Opinion: A conversation with Milwaukee Mike

Nearly outshining the visual aesthetic that continues to define St. Petersburg as a place of quirk and destination are its colorful cast of residents, who from my experience seem to be some of the best storytellers in Florida.

Often resoundingly open and detailed, the folks who call St. Pete home have a vibe that humbly reads, “Let me tell you a smidge about me, oh, and don’t you just love this city?”

On numerous accounts I have found myself on the bench beside Central Coffee or blowing the leaves off the sidewalk on First Avenue N at work, suddenly met with conversation. I know what they told us as kids, “Don’t talk to strangers.” However, there is a certain amount of moderation involved in everything, and with that rule in mind I often proceed, for the conversations to be had are so frequently remarkably random and enlightening.

On Friday, March 21, I met Milwaukee Mike near Third Avenue S and Seventh Street, and received a nice cup of thought # the special gift that is experiencing someone else’s nostalgia. If possible, read Mike’s words with the best internal Milwaukee accent you can muster.

I had gone for a walk, deciding to take advantage of the promise of Florida sunshine holding true amidst recent weather. While stopping to take some succulent cuttings growing near the sidewalk, I was asked, “What kind of plant is that?”

I responded, leading to the voice introducing itself as Milwaukee Mike. Mike told me his mother was a florist, and despite the exposure for most of his childhood and adulthood, he “still didn’t know what many of ‘em [plants] were.”

After telling me of his mother’s resilience for self-taught entrepreneurship, he paused mid-story. Seeming to trip over a memory and chuckle over the happiness it brought, he took a moment to close his eyes and relive it so that he could relay it. Milwaukee Mike proceeded, his cheeks becoming blush and his eyes watery with pure joy. When Mike was a boy, about 8 years old, his mother had picked up babysitting as a way to make ends meet. She was also a frequent gardener who spent nearly all of her leisure time with her plants.

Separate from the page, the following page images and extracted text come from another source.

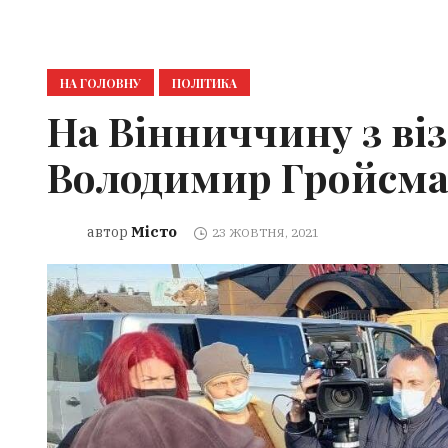
НА ГОЛОВНУ
ПОЛІТИКА
На Вінниччину з ві
Володимир Гройсм
Місто
автор
23 ЖОВТНЯ, 2021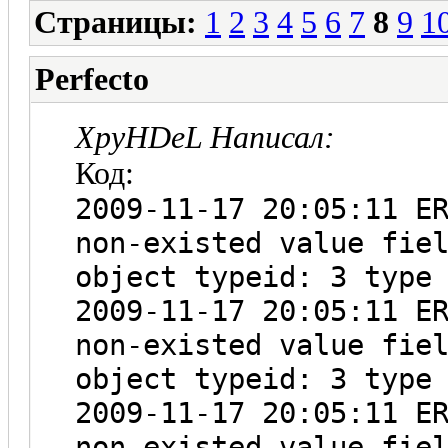
Страницы:
1
2
3
4
5
6
7
8
9
1
Perfecto
XpyHDeL Написал:
Код:
2009-11-17 20:05:11 E
non-existed value fie
object typeid: 3 type
2009-11-17 20:05:11 E
non-existed value fie
object typeid: 3 type
2009-11-17 20:05:11 E
non-existed value fie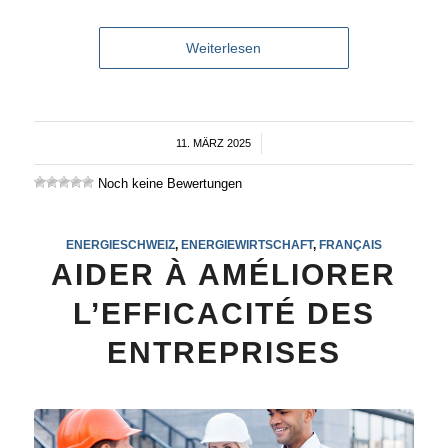
Weiterlesen
11. MÄRZ 2025
/
Noch keine Bewertungen
ENERGIESCHWEIZ
,
ENERGIEWIRTSCHAFT
,
FRANÇAIS
AIDER À AMÉLIORER
L’EFFICACITÉ DES
ENTREPRISES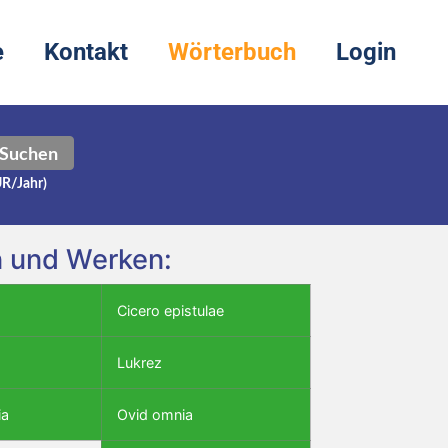
e
Kontakt
Wörterbuch
Login
Suchen
UR/Jahr)
en und Werken:
Cicero epistulae
Lukrez
ia
Ovid omnia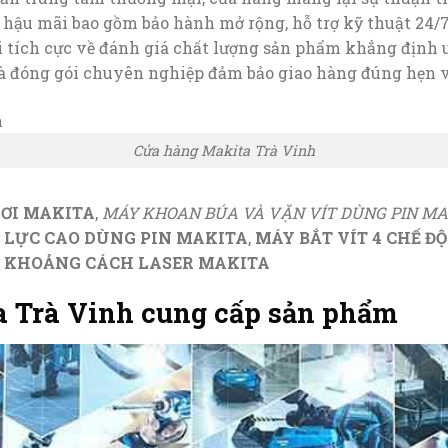
hậu mãi bao gồm bảo hành mở rộng, hỗ trợ kỹ thuật 24/7 v
 tích cực về đánh giá chất lượng sản phẩm khẳng định u
 đóng gói chuyên nghiệp đảm bảo giao hàng đúng hẹn 
Cửa hàng Makita Trà Vinh
ƠI MAKITA
,
MÁY KHOAN BÚA VÀ VẶN VÍT DÙNG PIN MA
 LỰC CAO DÙNG PIN MAKITA
,
MÁY BẮT VÍT 4 CHẾ Đ
 KHOẢNG CÁCH LASER MAKITA
 Trà Vinh cung cấp sản phẩm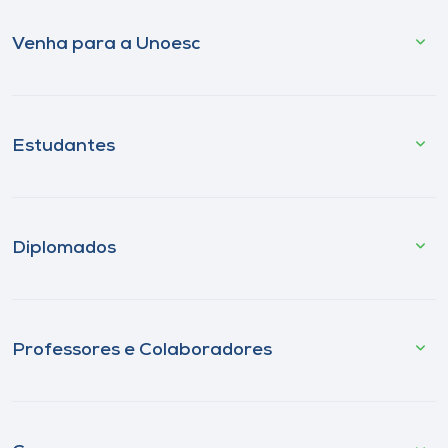
Venha para a Unoesc
Estudantes
Diplomados
Professores e Colaboradores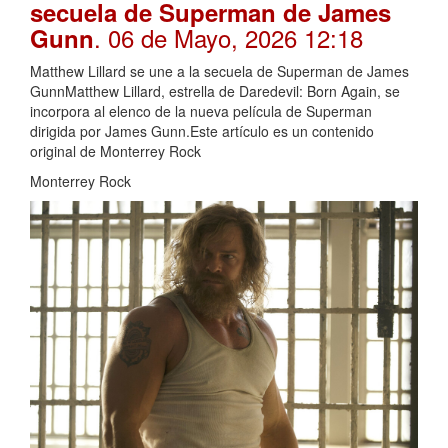
secuela de Superman de James
. 06 de Mayo, 2026 12:18
Gunn
Matthew Lillard se une a la secuela de Superman de James
GunnMatthew Lillard, estrella de Daredevil: Born Again, se
incorpora al elenco de la nueva película de Superman
dirigida por James Gunn.Este artículo es un contenido
original de Monterrey Rock
Monterrey Rock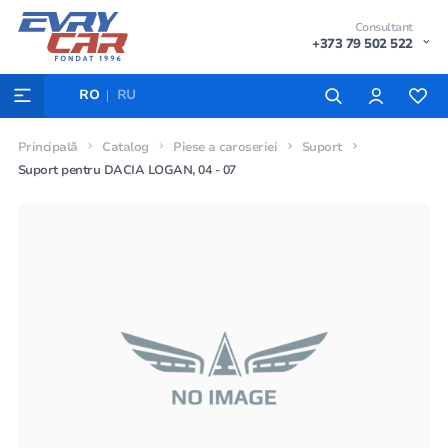
Consultant
+373 79 502 522
RO
RU
Principală
Catalog
Piese a caroseriei
Suport
Suport pentru DACIA LOGAN, 04 - 07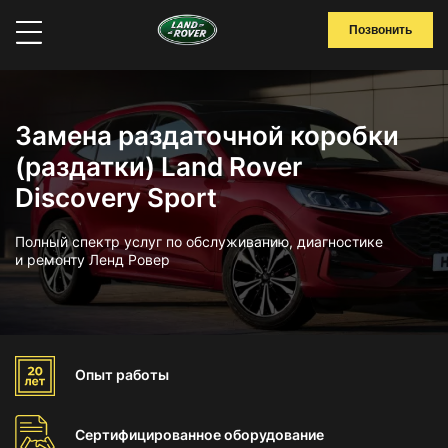
Позвонить
Замена раздаточной коробки
(раздатки) Land Rover
Discovery Sport
Полный спектр услуг по обслуживанию, диагностике
и ремонту Ленд Ровер
Опыт
работы
Сертифицированное
оборудование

One day, one of the kids she was babysitting, who was about 9 or 10, got hold of her small gardening saw and cut the small tree that she had recently planted clear in half. Mike’s father, “a good ol’ blue collar America-builder,” as Mike put it, came home from work, and upon seeing his wife’s sorrow, he promptly went into problem-solving mode.

Mike’s father drove a stake in between the divided tree trunk, held them together and wrapped it to the top with rope.

“Thirty years later and it’s the tallest tree in the yard. I never thought it had a chance,” Mike said.

When he was 19, right before moving out of his parent’s house, he asked his father, “Why did you try and save that tree when I was a kid? You could’ve just bought another one.”

His father half-smiled and responded, “Sometimes you just got to slap s*** against the wall and see if it sticks.”